[What to do]
Exactly reproduce each record listed below.

[Data]
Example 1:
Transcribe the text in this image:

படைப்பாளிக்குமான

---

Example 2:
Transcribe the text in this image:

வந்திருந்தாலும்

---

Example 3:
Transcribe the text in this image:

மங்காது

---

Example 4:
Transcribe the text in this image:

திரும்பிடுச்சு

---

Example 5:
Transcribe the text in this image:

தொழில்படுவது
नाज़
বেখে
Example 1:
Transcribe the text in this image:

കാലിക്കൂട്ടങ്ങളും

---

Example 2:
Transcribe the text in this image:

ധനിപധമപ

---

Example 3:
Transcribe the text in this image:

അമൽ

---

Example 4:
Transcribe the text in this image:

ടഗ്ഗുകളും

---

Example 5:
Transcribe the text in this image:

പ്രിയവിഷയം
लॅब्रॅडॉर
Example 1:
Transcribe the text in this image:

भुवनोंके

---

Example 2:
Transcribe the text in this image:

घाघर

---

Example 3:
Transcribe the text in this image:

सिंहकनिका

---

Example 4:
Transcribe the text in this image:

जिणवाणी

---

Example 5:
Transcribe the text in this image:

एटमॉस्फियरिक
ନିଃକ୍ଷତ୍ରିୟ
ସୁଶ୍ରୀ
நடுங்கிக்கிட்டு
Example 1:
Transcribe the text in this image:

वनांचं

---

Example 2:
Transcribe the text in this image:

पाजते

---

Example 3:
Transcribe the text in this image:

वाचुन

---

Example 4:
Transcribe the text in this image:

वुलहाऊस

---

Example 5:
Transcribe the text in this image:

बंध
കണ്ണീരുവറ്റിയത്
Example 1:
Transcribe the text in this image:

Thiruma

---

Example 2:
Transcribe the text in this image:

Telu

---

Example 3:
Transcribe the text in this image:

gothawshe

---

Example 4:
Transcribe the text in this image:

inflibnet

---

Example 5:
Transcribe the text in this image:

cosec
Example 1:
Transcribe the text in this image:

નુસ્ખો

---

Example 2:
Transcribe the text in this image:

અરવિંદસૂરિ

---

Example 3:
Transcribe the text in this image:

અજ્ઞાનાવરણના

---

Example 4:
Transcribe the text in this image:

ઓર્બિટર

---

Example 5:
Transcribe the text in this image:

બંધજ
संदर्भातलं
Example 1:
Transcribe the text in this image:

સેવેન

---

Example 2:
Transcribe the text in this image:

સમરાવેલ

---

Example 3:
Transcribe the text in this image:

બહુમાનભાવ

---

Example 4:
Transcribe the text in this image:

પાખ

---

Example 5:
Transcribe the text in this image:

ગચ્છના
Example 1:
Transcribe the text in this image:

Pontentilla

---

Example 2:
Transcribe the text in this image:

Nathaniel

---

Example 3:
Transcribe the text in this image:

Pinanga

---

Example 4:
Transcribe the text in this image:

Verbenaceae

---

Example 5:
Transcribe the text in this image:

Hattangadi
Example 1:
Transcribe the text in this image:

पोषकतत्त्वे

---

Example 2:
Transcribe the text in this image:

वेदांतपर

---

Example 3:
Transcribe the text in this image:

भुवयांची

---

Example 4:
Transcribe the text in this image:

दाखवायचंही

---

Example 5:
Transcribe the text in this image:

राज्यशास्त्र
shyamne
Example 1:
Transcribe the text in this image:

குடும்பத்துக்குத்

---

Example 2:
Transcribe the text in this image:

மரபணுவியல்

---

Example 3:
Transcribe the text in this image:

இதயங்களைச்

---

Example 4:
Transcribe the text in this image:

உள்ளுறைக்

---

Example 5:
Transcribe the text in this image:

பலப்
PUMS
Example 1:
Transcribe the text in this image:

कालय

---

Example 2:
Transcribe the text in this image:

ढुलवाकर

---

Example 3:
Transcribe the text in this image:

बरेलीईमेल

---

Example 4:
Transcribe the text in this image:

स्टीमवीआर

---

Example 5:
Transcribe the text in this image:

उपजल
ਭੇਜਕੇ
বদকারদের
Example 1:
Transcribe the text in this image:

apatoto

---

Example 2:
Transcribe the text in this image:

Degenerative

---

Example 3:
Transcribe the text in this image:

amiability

[Exercise response]
Example 1:
Transcribe the text in this image:

படைப்பாளிக்குமான

---

Example 2:
Transcribe the text in this image:

வந்திருந்தாலும்

---

Example 3:
Transcribe the text in this image:

மங்காது

---

Example 4:
Transcribe the text in this image:

திரும்பிடுச்சு

---

Example 5:
Transcribe the text in this image:

தொழில்படுவது
नाज़
বেখে
Example 1:
Transcribe the text in this image:

കാലിക്കൂട്ടങ്ങളും

---

Example 2:
Transcribe the text in this image:

ധനിപധമപ

---

Example 3:
Transcribe the text in this image:

അമൽ

---

Example 4:
Transcribe the text in this image:

ടഗ്ഗുകളും

---

Example 5:
Transcribe the text in this image:

പ്രിയവിഷയം
लॅब्रॅडॉर
Example 1:
Transcribe the text in this image:

भुवनोंके

---

Example 2:
Transcribe the text in this image:

घाघर

---

Example 3:
Transcribe the text in this image:

सिंहकनिका

---

Example 4:
Transcribe the text in this image:

जिणवाणी

---

Example 5:
Transcribe the text in this image:

एटमॉस्फियरिक
ନିଃକ୍ଷତ୍ରିୟ
ସୁଶ୍ରୀ
நடுங்கிக்கிட்டு
Example 1:
Transcribe the text in this image:

वनांचं

---

Example 2:
Transcribe the text in this image:

पाजते

---

Example 3:
Transcribe the text in this image:

वाचुन

---

Example 4:
Transcribe the text in this image:

वुलहाऊस

---

Example 5:
Transcribe the text in this image:

बंध
കണ്ണീരുവറ്റിയത്
Example 1:
Transcribe the text in this image:

Thiruma

---

Example 2:
Transcribe the text in this image:

Telu

---

Example 3:
Transcribe the text in this image:

gothawshe

---

Example 4:
Transcribe the text in this image:

inflibnet

---

Example 5:
Transcribe the text in this image:

cosec
Example 1:
Transcribe the text in this image:

નુસ્ખો

---

Example 2:
Transcribe the text in this image:

અરવિંદસૂરિ

---

Example 3:
Transcribe the text in this image:

અજ્ઞાનાવરણના

---

Example 4:
Transcribe the text in this image:

ઓર્બિટર

---

Example 5:
Transcribe the text in this image:

બંધજ
संदर्भातलं
Example 1:
Transcribe the text in this image:

સેવેન

---

Example 2:
Transcribe the text in this image:

સમરાવેલ

---

Example 3:
Transcribe the text in this image:

બહુમાનભાવ

---

Example 4:
Transcribe the text in this image:

પાખ

---

Example 5:
Transcribe the text in this image:

ગચ્છના
Example 1:
Transcribe the text in this image:

Pontentilla

---

Example 2:
Transcribe the text in this image:

Nathaniel

---

Example 3:
Transcribe the text in this image:

Pinanga

---

Example 4:
Transcribe the text in this image:

Verbenaceae

---

Example 5:
Transcribe the text in this image:

Hattangadi
Example 1:
Transcribe the text in this image:

पोषकतत्त्वे

---

Example 2:
Transcribe the text in this image:

वेदांतपर

---

Example 3:
Transcribe the text in this image:

भुवयांची

---

Example 4:
Transcribe the text in this image:

दाखवायचंही

---

Example 5:
Transcribe the text in this image:

राज्यशास्त्र
shyamne
Example 1:
Transcribe the text in this image:

குடும்பத்துக்குத்

---

Example 2:
Transcribe the text in this image:

மரபணுவியல்

---

Example 3:
Transcribe the text in this image:

இதயங்களைச்

---

Example 4:
Transcribe the text in this image:

உள்ளுறைக்

---

Example 5:
Transcribe the text in this image:

பலப்
PUMS
Example 1:
Transcribe the text in this image:

कालय

---

Example 2:
Transcribe the text in this image:

ढुलवाकर

---

Example 3:
Transcribe the text in this image:

बरेलीईमेल

---

Example 4:
Transcribe the text in this image:

स्टीमवीआर

---

Example 5:
Transcribe the text in this image:

उपजल
ਭੇਜਕੇ
বদকারদের
Example 1:
Transcribe the text in this image:

apatoto

---

Example 2:
Transcribe the text in this image:

Degenerative

---

Example 3:
Transcribe the text in this image:

amiability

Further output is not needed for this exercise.